Not all calories are threats—some nutrients act as biological defenses. Fiber slows carbohydrate absorption and lowers glucose and insulin peaks. Soluble fibers form gels that delay gastric emptying, while fermentable fibers nourish gut microbes that generate short-chain fatty acids to stabilize metabolism. Epidemiologic studies show high cereal-fiber intake dramatically reduces diabetes risk.

Rehabilitating Fat

The book dismantles “fat phobia.” Saturated fat was wrongly blamed because industrial trans fats and processed omega‑6 oils contaminated the data. Once separated, saturated fat shows little consistent harm. Healthy fats—olive oil, nuts, avocado, butter—improve satiety and support metabolic flexibility. The Mediterranean diet’s success (PREDIMED) proves fat quality matters more than quantity.

Combine fiber and fat and you have metabolic armor: fiber blunts insulin spikes; fat extends satiety, reducing snacking frequency. This combination forms the guiding principle of traditional diets worldwide.


Fasting and Timing for Metabolic Reset

Fung concludes with practical application: intermittent fasting. If constant insulin promotes storage, then planned absence of insulin promotes release. When you stop eating, insulin falls, growth hormone rises and fat oxidation increases.
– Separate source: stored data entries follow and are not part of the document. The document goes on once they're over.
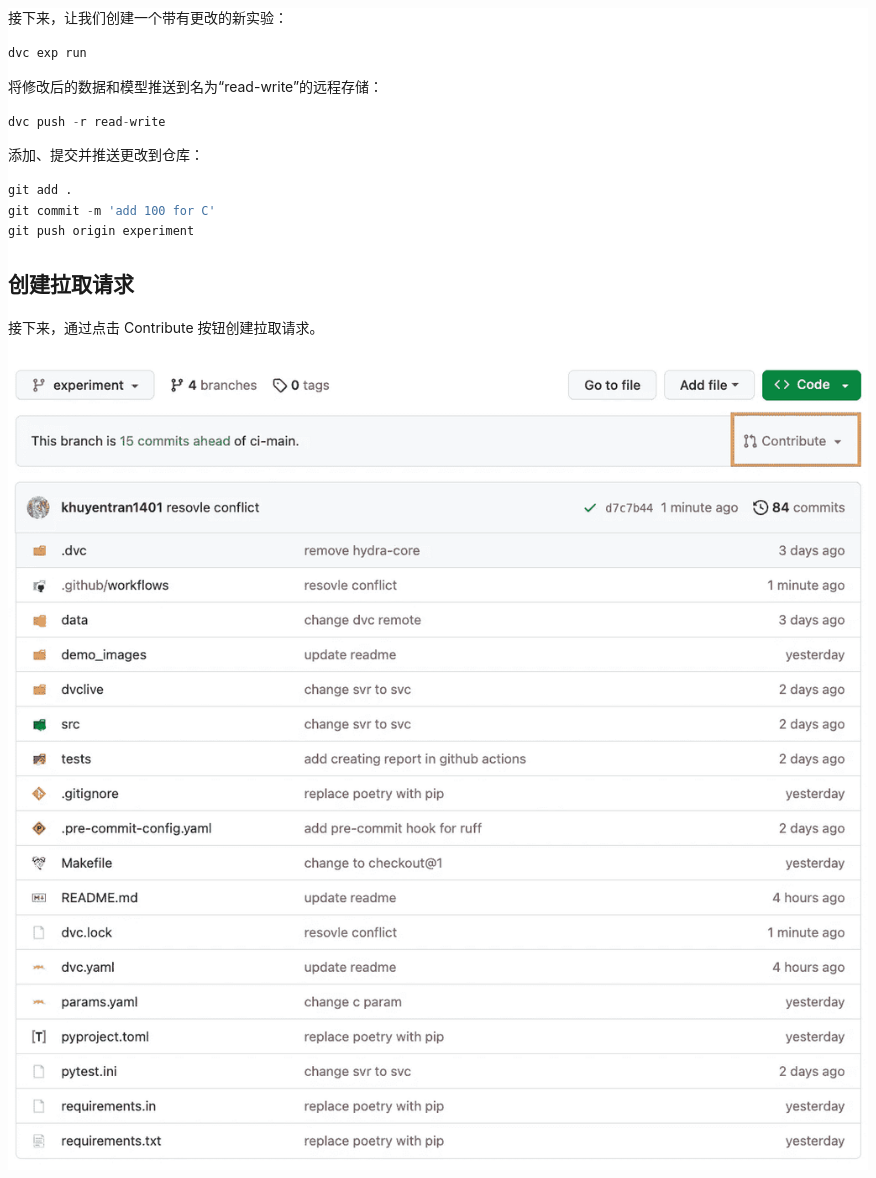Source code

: 接下来，让我们创建一个带有更改的新实验：

```py
dvc exp run
```

将修改后的数据和模型推送到名为“read-write”的远程存储：

```py
dvc push -r read-write
```

添加、提交并推送更改到仓库：

```py
git add .
git commit -m 'add 100 for C'
git push origin experiment
```

## 创建拉取请求

接下来，通过点击 Contribute 按钮创建拉取请求。

![](img/22641cfa0bc1b0398282eb04bf9d39b3.png)
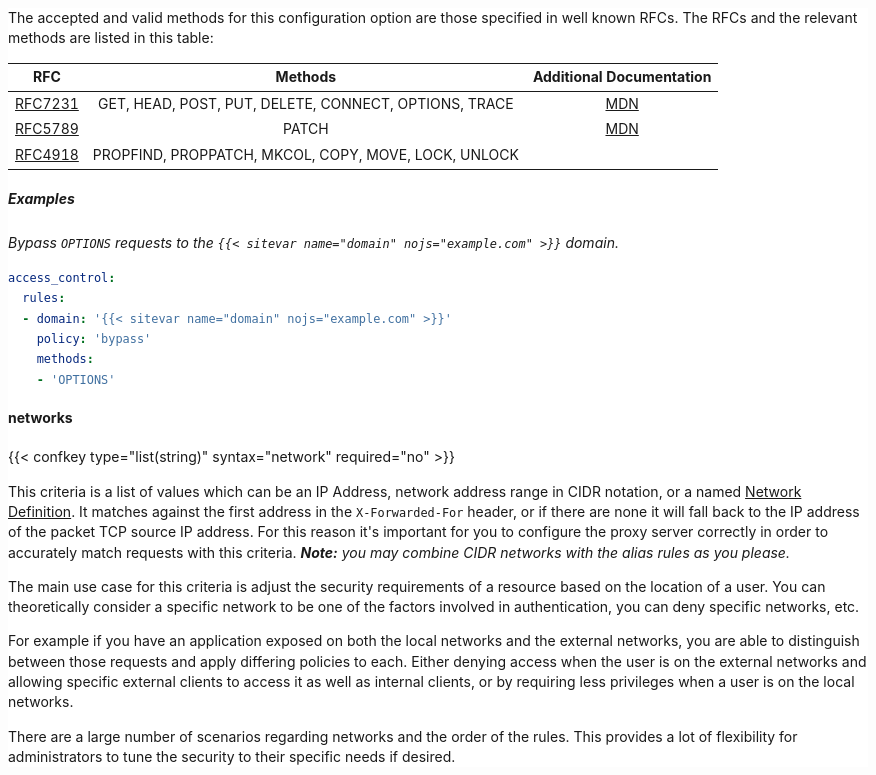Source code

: The accepted and valid methods for this configuration option are those specified in well known RFCs. The RFCs and the
relevant methods are listed in this table:

|    RFC    |                        Methods                        |                     Additional Documentation                     |
|:---------:|:-----------------------------------------------------:|:----------------------------------------------------------------:|
| [RFC7231] | GET, HEAD, POST, PUT, DELETE, CONNECT, OPTIONS, TRACE | [MDN](https://developer.mozilla.org/en-US/docs/Web/HTTP/Methods) |
| [RFC5789] |                         PATCH                         | [MDN](https://developer.mozilla.org/en-US/docs/Web/HTTP/Methods) |
| [RFC4918] | PROPFIND, PROPPATCH, MKCOL, COPY, MOVE, LOCK, UNLOCK  |                                                                  |

[methods]: #methods

##### Examples

*Bypass `OPTIONS` requests to the `{{< sitevar name="domain" nojs="example.com" >}}` domain.*

```yaml {title="configuration.yml"}
access_control:
  rules:
  - domain: '{{< sitevar name="domain" nojs="example.com" >}}'
    policy: 'bypass'
    methods:
    - 'OPTIONS'
```

#### networks

{{< confkey type="list(string)" syntax="network" required="no" >}}

This criteria is a list of values which can be an IP Address, network address range in CIDR notation, or a named
[Network Definition](../definitions/network.md). It matches against the first address in the `X-Forwarded-For` header,
or if there are none it will fall back to the IP address of the packet TCP source IP address. For this reason it's
important for you to configure the proxy server correctly in order to accurately match requests with this criteria.
*__Note:__ you may combine CIDR networks with the alias rules as you please.*

The main use case for this criteria is adjust the security requirements of a resource based on the location of a user.
You can theoretically consider a specific network to be one of the factors involved in authentication, you can deny
specific networks, etc.

For example if you have an application exposed on both the local networks and the external networks, you are able to
distinguish between those requests and apply differing policies to each. Either denying access when the user is on the
external networks and allowing specific external clients to access it as well as internal clients, or by requiring less
privileges when a user is on the local networks.

There are a large number of scenarios regarding networks and the order of the rules. This provides a lot of flexibility
for administrators to tune the security to their specific needs if desired.


[Frequently Asked Questions]: ../../integration/openid-connect/frequently-asked-questions.md#why-doesnt-the-access-control-configuration-work-with-openid-connect-10
[rules]: #rules
[domain]: #domain
[domain_regex]: #domain_regex
[policy]: #policy
[subject]: #subject
[networks]: #networks
[resources]: #resources
[policies]: #policies
[deny]: #deny
[bypass]: #bypass
[one_factor]: #one_factor
[two_factor]: #two_factor
[Rule Matching Concept 1]: #rule-matching-concept-1-sequential-order
[Rule Matching Concept 2]: #rule-matching-concept-2-subject-criteria-requires-authentication
[Named Regex Groups]: #named-regex-groups
[RFC7231]: https://datatracker.ietf.org/doc/html/rfc7231
[RFC5789]: https://datatracker.ietf.org/doc/html/rfc5789
[RFC4918]: https://datatracker.ietf.org/doc/html/rfc4918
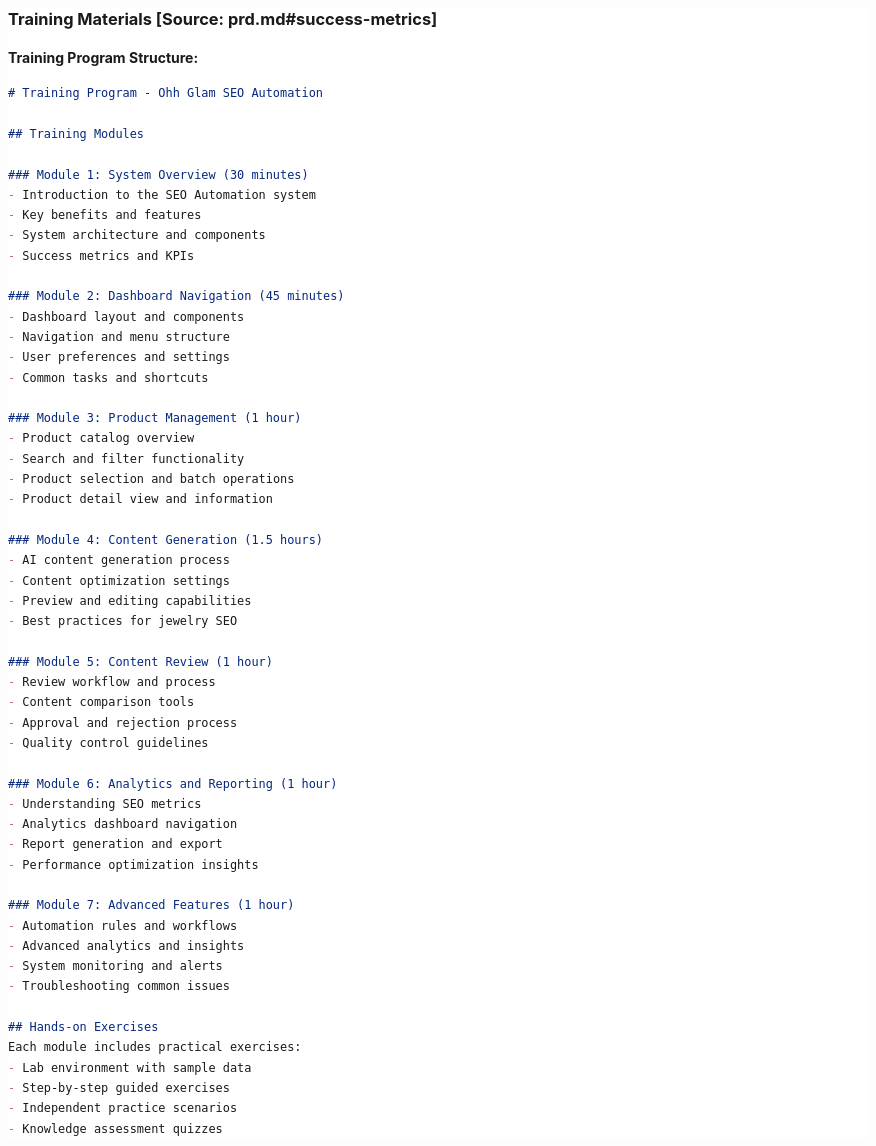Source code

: ### **Training Materials** [Source: prd.md#success-metrics]
**Training Program Structure:**
```markdown
# Training Program - Ohh Glam SEO Automation

## Training Modules

### Module 1: System Overview (30 minutes)
- Introduction to the SEO Automation system
- Key benefits and features
- System architecture and components
- Success metrics and KPIs

### Module 2: Dashboard Navigation (45 minutes)
- Dashboard layout and components
- Navigation and menu structure
- User preferences and settings
- Common tasks and shortcuts

### Module 3: Product Management (1 hour)
- Product catalog overview
- Search and filter functionality
- Product selection and batch operations
- Product detail view and information

### Module 4: Content Generation (1.5 hours)
- AI content generation process
- Content optimization settings
- Preview and editing capabilities
- Best practices for jewelry SEO

### Module 5: Content Review (1 hour)
- Review workflow and process
- Content comparison tools
- Approval and rejection process
- Quality control guidelines

### Module 6: Analytics and Reporting (1 hour)
- Understanding SEO metrics
- Analytics dashboard navigation
- Report generation and export
- Performance optimization insights

### Module 7: Advanced Features (1 hour)
- Automation rules and workflows
- Advanced analytics and insights
- System monitoring and alerts
- Troubleshooting common issues

## Hands-on Exercises
Each module includes practical exercises:
- Lab environment with sample data
- Step-by-step guided exercises
- Independent practice scenarios
- Knowledge assessment quizzes
```
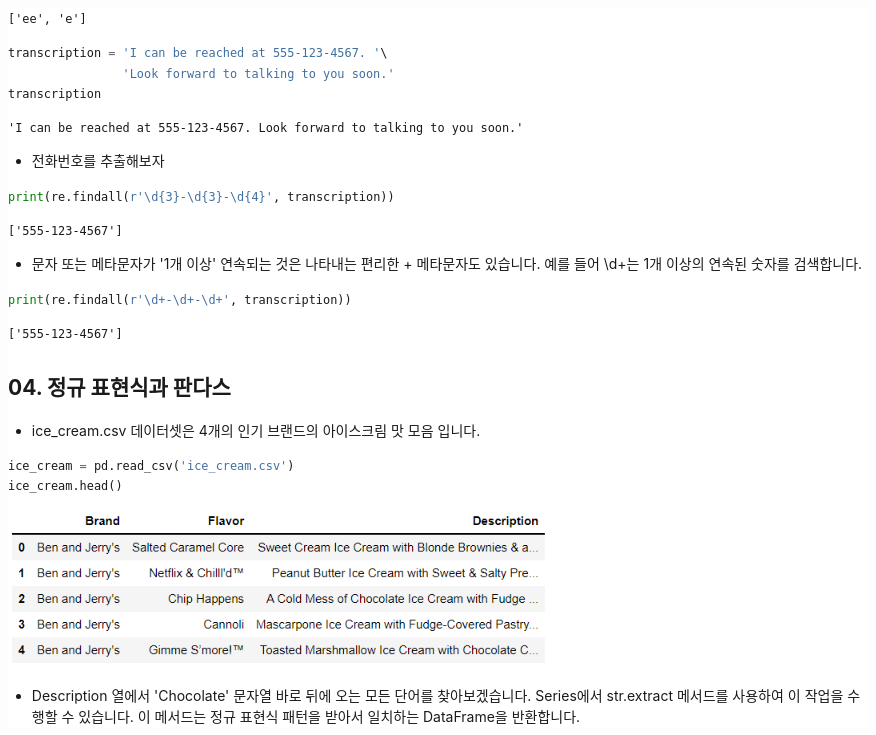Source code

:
 ```
['ee', 'e']
```



```python
transcription = 'I can be reached at 555-123-4567. '\
                'Look forward to talking to you soon.'
transcription
```

```
'I can be reached at 555-123-4567. Look forward to talking to you soon.'
```

- 전화번호를 추출해보자

```python
print(re.findall(r'\d{3}-\d{3}-\d{4}', transcription))
```

```
['555-123-4567']
```

- 문자 또는 메타문자가 '1개 이상' 연속되는 것은 나타내는 편리한 + 메타문자도 있습니다. 예를 들어  \d+는 1개 이상의 연속된 숫자를 검색합니다.

```python
print(re.findall(r'\d+-\d+-\d+', transcription))
```

```
['555-123-4567']
```



## 04. 정규 표현식과 판다스

- ice_cream.csv 데이터셋은 4개의 인기 브랜드의 아이스크림 맛 모음 입니다.

```python
ice_cream = pd.read_csv('ice_cream.csv')
ice_cream.head()
```

<img src="image/부록E/E-1.PNG" alt="E-1" style="zoom:80%;" />

- Description 열에서 'Chocolate' 문자열 바로 뒤에 오는 모든 단어를 찾아보겠습니다. Series에서 str.extract 메서드를 사용하여 이 작업을 수행할 수 있습니다. 이 메서드는 정규 표현식 패턴을 받아서 일치하는 DataFrame을 반환합니다.
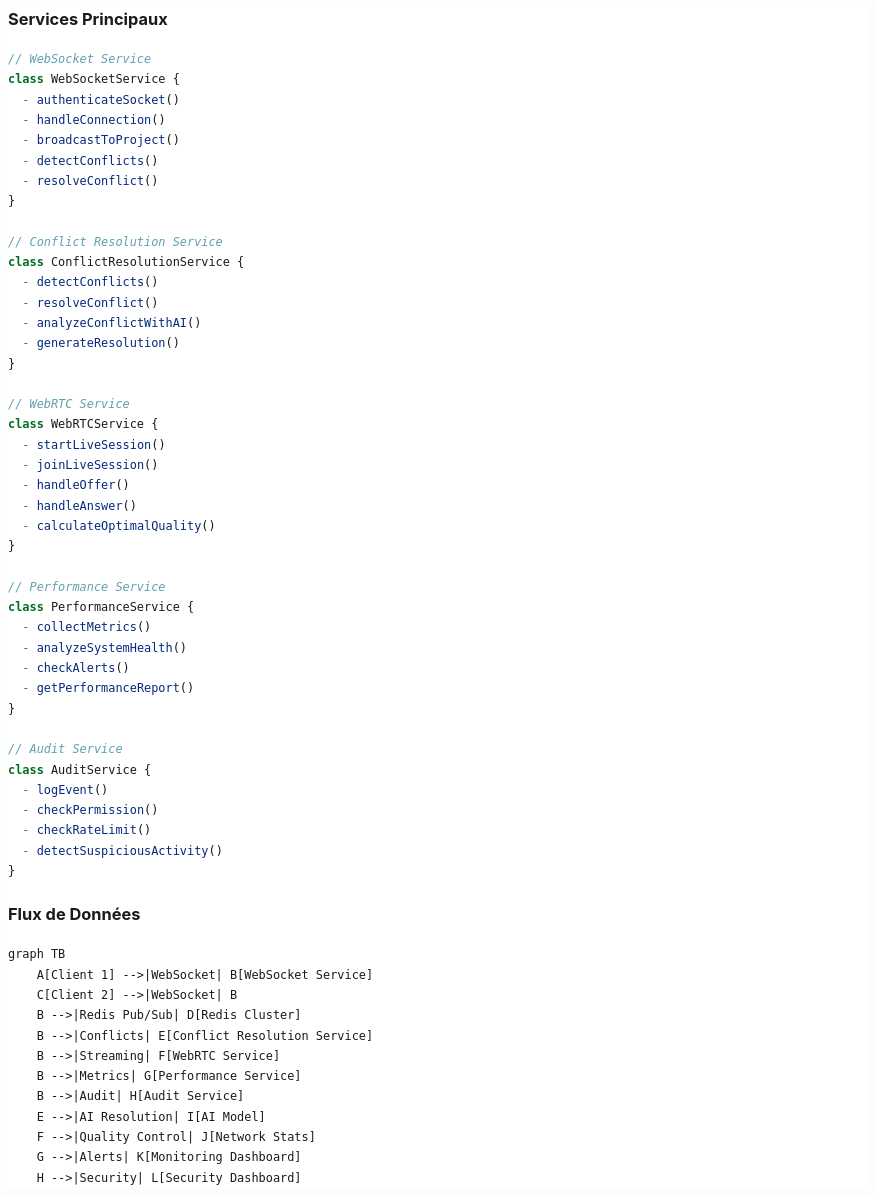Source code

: ### Services Principaux

```typescript
// WebSocket Service
class WebSocketService {
  - authenticateSocket()
  - handleConnection()
  - broadcastToProject()
  - detectConflicts()
  - resolveConflict()
}

// Conflict Resolution Service
class ConflictResolutionService {
  - detectConflicts()
  - resolveConflict()
  - analyzeConflictWithAI()
  - generateResolution()
}

// WebRTC Service
class WebRTCService {
  - startLiveSession()
  - joinLiveSession()
  - handleOffer()
  - handleAnswer()
  - calculateOptimalQuality()
}

// Performance Service
class PerformanceService {
  - collectMetrics()
  - analyzeSystemHealth()
  - checkAlerts()
  - getPerformanceReport()
}

// Audit Service
class AuditService {
  - logEvent()
  - checkPermission()
  - checkRateLimit()
  - detectSuspiciousActivity()
}
```

### Flux de Données

```mermaid
graph TB
    A[Client 1] -->|WebSocket| B[WebSocket Service]
    C[Client 2] -->|WebSocket| B
    B -->|Redis Pub/Sub| D[Redis Cluster]
    B -->|Conflicts| E[Conflict Resolution Service]
    B -->|Streaming| F[WebRTC Service]
    B -->|Metrics| G[Performance Service]
    B -->|Audit| H[Audit Service]
    E -->|AI Resolution| I[AI Model]
    F -->|Quality Control| J[Network Stats]
    G -->|Alerts| K[Monitoring Dashboard]
    H -->|Security| L[Security Dashboard]
```
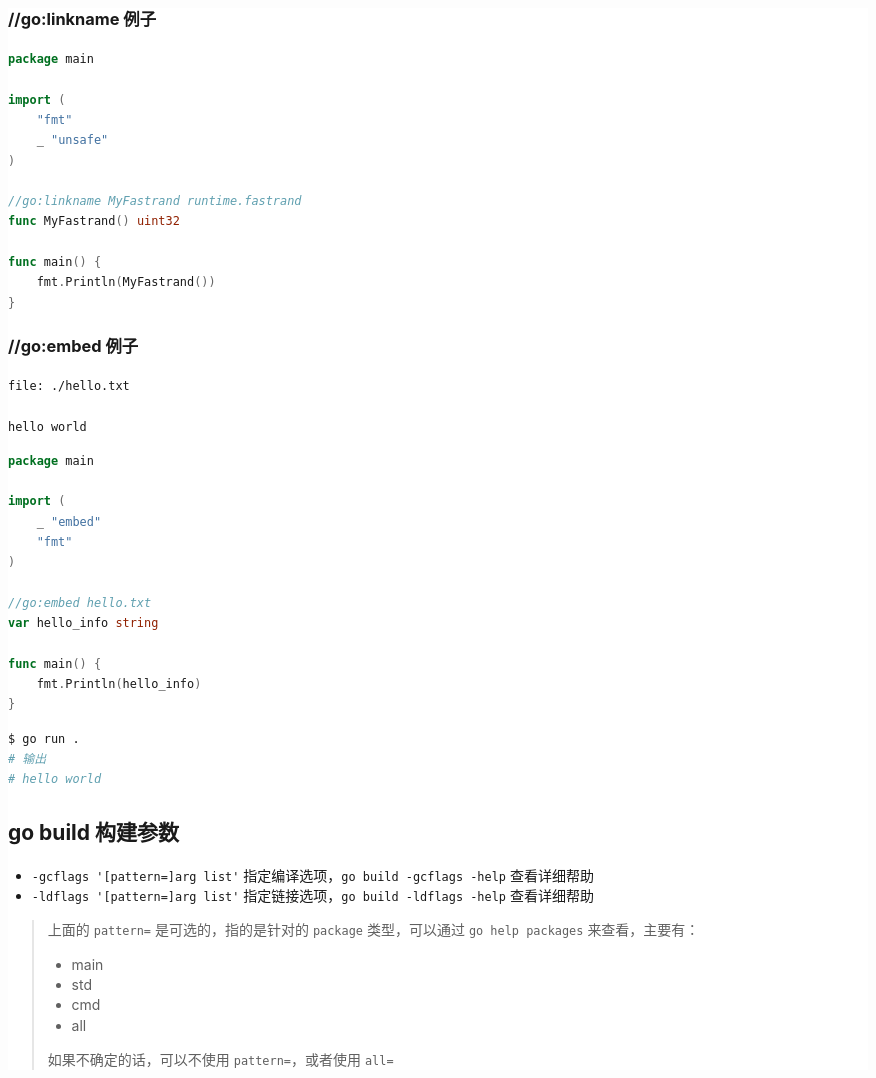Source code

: ### //go:linkname 例子

```go
package main

import (
	"fmt"
	_ "unsafe"
)

//go:linkname MyFastrand runtime.fastrand
func MyFastrand() uint32

func main() {
	fmt.Println(MyFastrand())
}
```

### //go:embed 例子

```txt
file: ./hello.txt

hello world
```

```go
package main

import (
	_ "embed"
	"fmt"
)

//go:embed hello.txt
var hello_info string

func main() {
	fmt.Println(hello_info)
}
```

```bash
$ go run .
# 输出
# hello world
```

## go build 构建参数

- `-gcflags '[pattern=]arg list'` 指定编译选项，`go build -gcflags -help` 查看详细帮助
- `-ldflags '[pattern=]arg list'` 指定链接选项，`go build -ldflags -help` 查看详细帮助

> 上面的 `pattern=` 是可选的，指的是针对的 `package` 类型，可以通过 `go help packages` 来查看，主要有：
>
> - main
> - std
> - cmd
> - all
>
> 如果不确定的话，可以不使用 `pattern=`，或者使用 `all=`
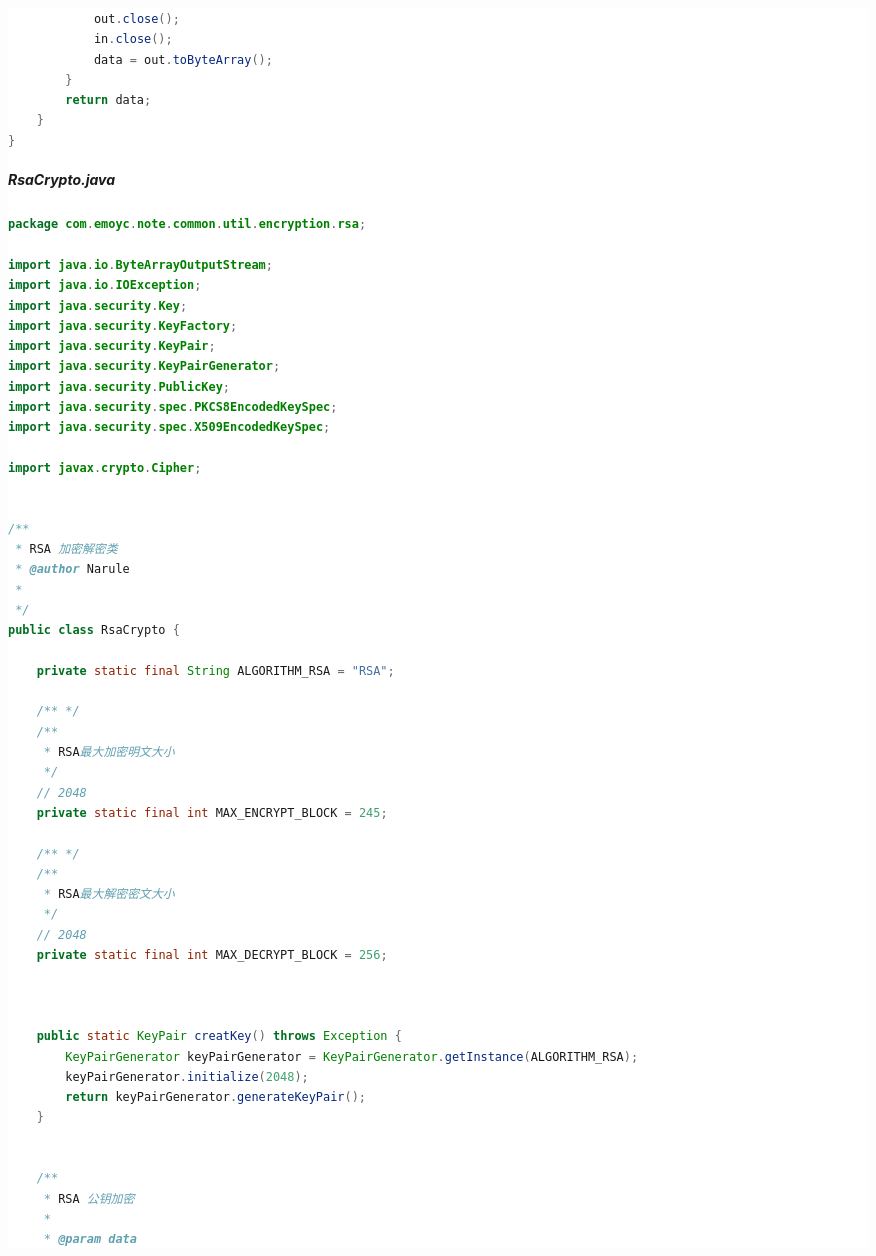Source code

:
 ```java
            out.close();
            in.close();
            data = out.toByteArray();
        }
        return data;
    }
}

```

##### RsaCrypto.java

```java
package com.emoyc.note.common.util.encryption.rsa;

import java.io.ByteArrayOutputStream;
import java.io.IOException;
import java.security.Key;
import java.security.KeyFactory;
import java.security.KeyPair;
import java.security.KeyPairGenerator;
import java.security.PublicKey;
import java.security.spec.PKCS8EncodedKeySpec;
import java.security.spec.X509EncodedKeySpec;

import javax.crypto.Cipher;


/**
 * RSA 加密解密类
 * @author Narule
 *
 */
public class RsaCrypto {

	private static final String ALGORITHM_RSA = "RSA";

	/** */
	/**
	 * RSA最大加密明文大小
	 */
	// 2048
	private static final int MAX_ENCRYPT_BLOCK = 245;

	/** */
	/**
	 * RSA最大解密密文大小
	 */
	// 2048
	private static final int MAX_DECRYPT_BLOCK = 256;


	
	public static KeyPair creatKey() throws Exception {
		KeyPairGenerator keyPairGenerator = KeyPairGenerator.getInstance(ALGORITHM_RSA);
		keyPairGenerator.initialize(2048);
		return keyPairGenerator.generateKeyPair();
	}
	
	
	/**
	 * RSA 公钥加密
	 * 
	 * @param data
```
Contrary to myth, fasting preserves lean mass and may even raise metabolism slightly through adrenaline and hormonal adaptation.

Phases of Fasting

Within 24 hours, glycogen depletes and fat metabolism begins. By 48 hours, ketones fuel the brain, reducing hunger naturally. People often feel better on the second fasting day than the first. Long supervised fasts (like Dr. Duncan’s 382‑day case) confirmed safety and efficacy.

Protocols That Work

Common plans include alternate-day fasting, 16:8 time‑restricted eating or 5:2 diets. Fung’s clinic typically uses 24–36-hour fasts twice weekly combined with real-food meals. Fasting, unlike chronic restriction, is temporary and restores insulin sensitivity. In trials comparing fasting to daily calorie reduction, both groups lost weight—but fasting produced lower insulin and better metabolic improvements.

Intermittent fasting is not deprivation—it’s a reset button that allows the body to re‑access stored energy and break hormonal captivity.